Furthermore, studies so far haven’t found that vaccinated people are more likely to die compared to unvaccinated people[7-9].

Unlike the study by Sun et al., these studies have information about vaccination status, and therefore can more reliably draw associations with vaccination.

Levi’s tweet however, made no mention of these studies.

Health Feedback reached out to MIT for comment, and will update this review if new information becomes available.

Conclusion

In short, Levi’s claim that COVID-19 vaccines are responsible for deaths in young people is unsubstantiated.

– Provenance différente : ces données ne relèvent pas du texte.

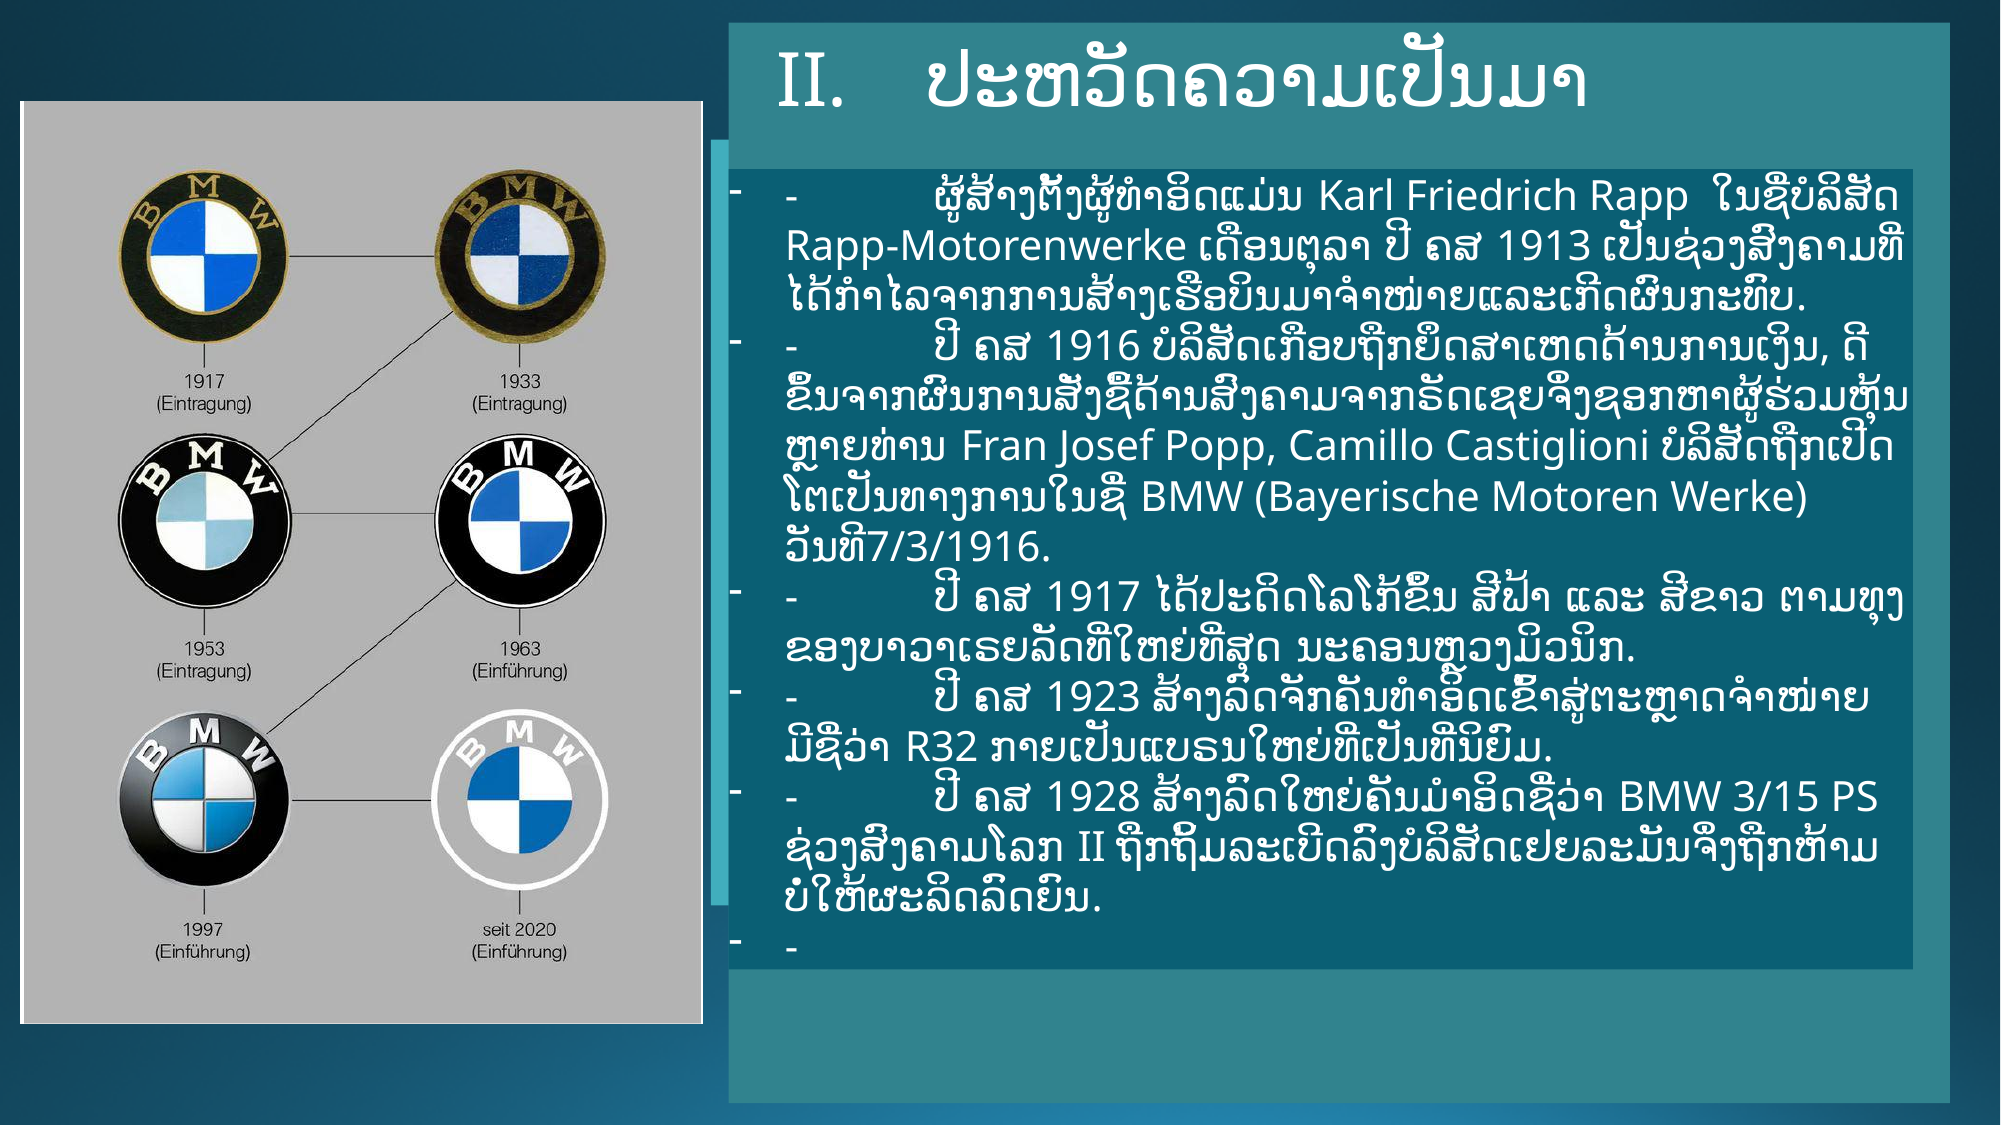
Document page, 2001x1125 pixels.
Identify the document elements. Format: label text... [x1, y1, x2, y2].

text_box II. ປະຫວັດຄວາມເປັນມາ [776, 31, 1667, 122]
text_box - ຜູ້ສ້າງຕັ້ງຜູ້ທຳອິດແມ່ນ Karl Friedrich Rapp ໃນຊື່ບໍລິສັດ Rapp-Motorenwerke ເດືອນຕຸລາ ປີ ຄສ 1913 ເປັນຊ່ວງສົງຄາມທີ່ໄດ້ກຳໄລຈາກການສ້າງເຮືອບິນມາຈຳໜ່າຍແລະເກີດຜົນກະທົບ. - ປີ ຄສ 1916 ບໍລິສັດເກືອບຖືກຍຶດສາເຫດດ້ານການເງິນ, ດີຂຶ້ນຈາກຜົນການສັ່ງຊື້ດ້ານສົງຄາມຈາກຣັດເຊຍຈຶ່ງຊອກຫາຜູ້ຮ່ວມຫຸ້ນຫຼາຍທ່ານ Fran Josef Popp, Camillo Castiglioni ບໍລິສັດຖືກເປີດໂຕເປັນທາງການໃນຊື່ BMW (Bayerische Motoren Werke) ວັນທີ7/3/1916. - ປີ ຄສ 1917 ໄດ້ປະດິດໂລໂກ້ຂຶ້ນ ສີຟ້າ ແລະ ສີຂາວ ຕາມທຸງຂອງບາວາເຣຍລັດທີ່ໃຫຍ່ທີ່ສຸດ ນະຄອນຫຼວງມິວນິກ. - ປີ ຄສ 1923 ສ້າງລົດຈັກຄັນທຳອິດເຂົ້າສູ່ຕະຫຼາດຈຳໜ່າຍມີຊື່ວ່າ R32 ກາຍເປັນແບຣນໃຫຍ່ທີ່ເປັນທີ່ນິຍົມ. - ປີ ຄສ 1928 ສ້າງລົດໃຫຍ່ຄັນມຳອິດຊື່ວ່າ BMW 3/15 PS ຊ່ວງສົງຄາມໂລກ II ຖືກຖິ້ມລະເບີດລົງບໍລິສັດເຢຍລະມັນຈຶ່ງຖືກຫ້າມບໍ່ໃຫ້ຜະລິດລົດຍົນ. - [728, 169, 1913, 970]
text_box [710, 139, 728, 906]
text_box [728, 22, 1951, 1104]
picture [0, 0, 2001, 1125]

Although he did cite some studies as evidence, reading those studies in detail would show that none actually provide reliable evidence for his claim. His claim ignores other studies of higher quality showing that COVID-19 vaccination doesn’t increase the risk of death or heart attacks.

While COVID-19 vaccines are associated with a higher risk of myocarditis, this risk is higher in people who get COVID-19. Moreover, COVID-19 is associated with a host of health problems, of which heart problems are just one. By reducing the risk of infection and severe disease in people, COVID-19 vaccines offer many benefits that go beyond just preventing COVID-associated heart problems. As such, the vaccines’ benefit outweighs their risk.

UPDATE (13 February 2023):

This publication was updated to include a comment by MIT News Office, which can be found in the fourth paragraph.

UPDATE (10 February 2023):

This publication was updated to include a comment by Scientific Reports regarding the ongoing editorial review of the study by Sun et al., which can be found in the thirteenth paragraph.

Références

  1. Fraiman et al. (2022) Serious adverse events of special interest following mRNA COVID-19 vaccination in randomized trials in adults. Vaccine.
  2. Schwab et al. (2022) Autopsy-based histopathological characterization of myocarditis after anti-SARS-CoV-2-vaccination. Clinical Research in Cardiology.
  3. Sun et al. (2021) Increased emergency cardiovascular events among under-40 population in Israel during vaccine rollout and third COVID-19 wave. Scientific Reports.
  4. Barda et al. (2021) Safety of the BNT162b2 mRNA Covid-19 Vaccine in a Nationwide Setting. New England Journal of Medicine.
  5. Klein et al. (2021) Surveillance for Adverse Events After COVID-19 mRNA Vaccination. JAMA Network.
  6. Xie et al. (2022) Long-term cardiovascular outcomes of COVID-19. Nature Medicine.
  7. Xu et al. (2021) COVID-19 Vaccination and Non–COVID-19 Mortality Risk — Seven Integrated Health Care Organizations, United States, December 14, 2020–July 31, 2021. Morbidity and Mortality Weekly Report.
  8. Bilinski et al. (2023) COVID-19 and Excess All-Cause Mortality in the US and 20 Comparison Countries, June 2021-March 2022. JAMA Network.
  9. Tu et al. (2023) SARS-CoV-2 Infection, Hospitalization, and Death in Vaccinated and Infected Individuals by Age Groups in Indiana, 2021‒2022. American Journal of Public Health.